EXTRACTED TEXT:
= = = =
The authz-keycloak Plugin supports the integration with Keycloak to authenticate and authorize users. See Keycloak's Authorization Services Guide for more information about the configuration options available in this Plugin.

:::tip

Although this Plugin was developed to work with Keycloak, it should work with any OAuth/OIDC and UMA compliant identity providers as well.

:::

Refer to Authorization Services Guide for more information on Keycloak.

Attributes

Name Type Required Default Valid values Description
discovery string False https://host.domain/realms/foo/.well-known/uma2-configuration URL to discovery document of Keycloak Authorization Services.
token_endpoint string False https://host.domain/realms/foo/protocol/openid-connect/token An OAuth2-compliant token endpoint that supports the urn:ietf:params:oauth:grant-type:uma-ticket grant type. If provided, overrides the value from discovery.
resource_registration_endpoint string False https://host.domain/realms/foo/authz/protection/resource_set A UMA-compliant resource registration endpoint. If provided, overrides the value from discovery.
client_id string True The identifier of the resource server to which the client is seeking access.
client_secret string False The client secret, if required. You can use APISIX secret to store and reference this value. APISIX currently supports storing secrets in two ways: Environment Variables and HashiCorp Vault.
grant_type string False "urn:ietf:params:oauth:grant-type:uma-ticket" ["urn:ietf:params:oauth:grant-type:uma-ticket"]
policy_enforcement_mode string False "ENFORCING" ["ENFORCING", "PERMISSIVE"]
permissions array[string] False An array of strings, each representing a set of one or more resources and scopes the client is seeking access.
lazy_load_paths boolean False false When set to true, dynamically resolves the request URI to resource(s) using the resource registration endpoint instead of the static permission.
http_method_as_scope boolean False false When set to true, maps the HTTP request type to scope of the same name and adds to all requested permissions.
timeout integer False 3000 [1000, ...] Timeout in ms for the HTTP connection with the Identity Server.
access_token_expires_in integer False 300 [1, ...] Expiration time(s) of the access token.
access_token_expires_leeway integer False 0 [0, ...] Expiration leeway(s) for access_token renewal. When set, the token will be renewed access_token_expires_leeway seconds before expiration. This avoids errors in cases where the access_token just expires when reaching the OAuth Resource Server.
refresh_token_expires_in integer False 3600 [1, ...] The expiration time(s) of the refresh token.
refresh_token_expires_leeway integer False 0 [0, ...] Expiration leeway(s) for refresh_token renewal. When set, the token will be renewed refresh_token_expires_leeway seconds before expiration. This avoids errors in cases where the refresh_token just expires when reaching the OAuth Resource Server.
ssl_verify boolean False true When set to true, verifies if TLS certificate matches hostname.
cache_ttl_seconds integer False 86400 (equivalent to 24h) positive integer >= 1 Maximum time in seconds up to which the Plugin caches discovery documents and tokens used by the Plugin to authenticate to Keycloak.
keepalive boolean False true When set to true, enables HTTP keep-alive to keep connections open after use. Set to true if you are expecting a lot of requests to Keycloak.
keepalive_timeout integer False 60000 positive integer >= 1000 Idle time after which the established HTTP connections will be closed.
= = = =
LISTING:
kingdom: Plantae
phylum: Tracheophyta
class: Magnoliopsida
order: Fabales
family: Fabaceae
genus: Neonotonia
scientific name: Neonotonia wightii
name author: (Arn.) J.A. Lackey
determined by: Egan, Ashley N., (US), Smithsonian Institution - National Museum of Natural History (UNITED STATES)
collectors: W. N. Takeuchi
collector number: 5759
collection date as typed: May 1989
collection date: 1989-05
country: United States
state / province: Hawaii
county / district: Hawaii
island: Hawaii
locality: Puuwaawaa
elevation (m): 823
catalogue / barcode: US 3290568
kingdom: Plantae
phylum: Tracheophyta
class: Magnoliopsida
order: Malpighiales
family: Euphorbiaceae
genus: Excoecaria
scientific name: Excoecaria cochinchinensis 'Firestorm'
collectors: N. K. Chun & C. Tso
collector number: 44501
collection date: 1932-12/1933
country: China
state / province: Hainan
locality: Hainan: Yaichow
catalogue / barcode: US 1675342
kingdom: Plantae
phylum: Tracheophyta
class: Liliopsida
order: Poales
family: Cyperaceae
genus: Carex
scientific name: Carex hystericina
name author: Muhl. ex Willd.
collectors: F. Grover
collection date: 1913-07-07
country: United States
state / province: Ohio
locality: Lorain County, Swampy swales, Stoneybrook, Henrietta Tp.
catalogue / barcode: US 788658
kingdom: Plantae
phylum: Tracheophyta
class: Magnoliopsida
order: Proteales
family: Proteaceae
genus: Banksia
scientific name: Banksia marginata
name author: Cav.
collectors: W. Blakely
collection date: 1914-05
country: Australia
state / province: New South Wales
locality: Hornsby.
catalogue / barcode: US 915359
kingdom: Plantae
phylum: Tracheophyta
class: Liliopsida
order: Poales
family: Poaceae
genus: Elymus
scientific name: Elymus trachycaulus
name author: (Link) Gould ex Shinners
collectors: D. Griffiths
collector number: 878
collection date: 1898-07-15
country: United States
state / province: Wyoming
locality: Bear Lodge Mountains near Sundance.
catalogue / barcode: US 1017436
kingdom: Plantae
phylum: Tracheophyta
= = = =
EXERCISE SET:
1. Translate this sentence from the Keycloak plugin documentation above into Spanish: "Although this Plugin was developed to work with Keycloak, it should work with any OAuth/OIDC and UMA compliant identity providers as well."
2. Extend the Keycloak plugin documentation, starting right after its last attribute entry.

TASK RESULTS:
1. Aunque este Plugin se desarrolló para funcionar con Keycloak, también debería funcionar con cualquier proveedor de identidad compatible con OAuth/OIDC y UMA.

2.
keepalive_pool integer False 5 positive integer >= 1 Maximum number of connections in the connection pool.
access_denied_redirect_uri string False [1, 2048] URI to redirect the user to instead of returning an error message like "error_description":"not_authorized".
password_grant_token_generation_incoming_uri string False /api/token Set this to generate token using the password grant type. The Plugin will compare incoming request URI to this value.

NOTE: encrypt_fields = {"client_secret"} is also defined in the schema, which means that the field will be stored encrypted in etcd. See encrypted storage fields.

Discovery and Endpoints

It is recommended to use the discovery attribute as the authz-keycloak Plugin can discover the Keycloak API endpoints from it.

If set, the token_endpoint and resource_registration_endpoint will override the values obtained from the discovery document.

Client ID and Secret

The Plugin needs the client_id attribute for identification and to specify the context in which to evaluate permissions when interacting with Keycloak.

If the lazy_load_paths attribute is set to true, then the Plugin additionally needs to obtain an access token for itself from Keycloak. In such cases, if the client access to Keycloak is confidential, you need to configure the client_secret attribute.

Policy Enforcement Mode

The policy_enforcement_mode attribute specifies how policies are enforced when processing authorization requests sent to the server.

ENFORCING Mode

Requests are denied by default even when there is no policy associated with a resource.

The policy_enforcement_mode is set to ENFORCING by default.

PERMISSIVE Mode

Requests are allowed when there is no policy associated with a given resource.

Permissions

When handling incoming requests, the Plugin can determine the permissions to check with Keycloak statically or dynamically from the properties of the request.

If the lazy_load_paths attribute is set to false, the permissions are taken from the permissions attribute. Each entry in permissions needs to be formatted as expected by the token endpoint's permission parameter. See Obtaining Permissions.

:::note

A valid permission can be a single resource or a resource paired with one or more scopes.

:::

If the lazy_load_paths attribute is set to true, the request URI is resolved to one or more resources configured in Keycloak using the resource registration endpoint. The resolved resources are used as the permissions to check.

:::note

This requires the Plugin to obtain a separate access token for itself from the token endpoint. So, make sure to set the Service Accounts Enabled option in the client settings in Keycloak.

Also make sure that the issued access token contains the resource_access claim with the uma_protection role to ensure that the Plugin is able to query resources through the Protection API.

:::

Automatically Mapping HTTP Method to Scope

The http_method_as_scope is often used together with lazy_load_paths but can also be used with a static permission list.

If the http_method_as_scope attribute is set to true, the Plugin maps the request's HTTP method to the scope with the same name. The scope is then added to every permission to check.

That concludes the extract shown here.